*Try it*.
Beginning with the line that contains "r selection. Please", copy each remaining line of the data below exactly.

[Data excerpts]
┄┄┄┄┄┄┄┄┄┄

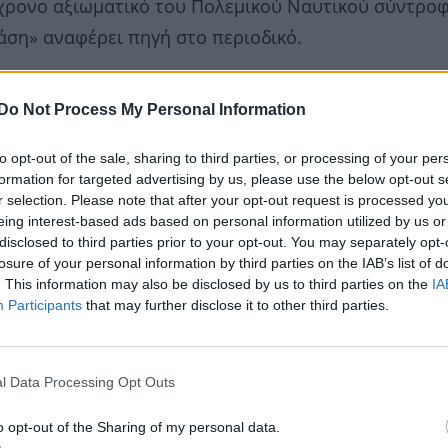
6χρονο αξιωματικό του Πολεμικού Ναυτικού σύντροφ
άση» αναφέρει πηγή στο περιοδικό.
Do Not Process My Personal Information
to opt-out of the sale, sharing to third parties, or processing of your per
formation for targeted advertising by us, please use the below opt-out s
r selection. Please note that after your opt-out request is processed y
eing interest-based ads based on personal information utilized by us or
disclosed to third parties prior to your opt-out. You may separately opt-
losure of your personal information by third parties on the IAB’s list of
. This information may also be disclosed by us to third parties on the
IA
Participants
that may further disclose it to other third parties.
l Data Processing Opt Outs
o opt-out of the Sharing of my personal data.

┄┄┄┄┄┄┄┄┄┄

*Response to the exercise*.
r selection. Please note that after your opt-out request is processed y
eing interest-based ads based on personal information utilized by us or
disclosed to third parties prior to your opt-out. You may separately opt-
losure of your personal information by third parties on the IAB’s list of
. This information may also be disclosed by us to third parties on the
IA
Participants
that may further disclose it to other third parties.
l Data Processing Opt Outs
o opt-out of the Sharing of my personal data.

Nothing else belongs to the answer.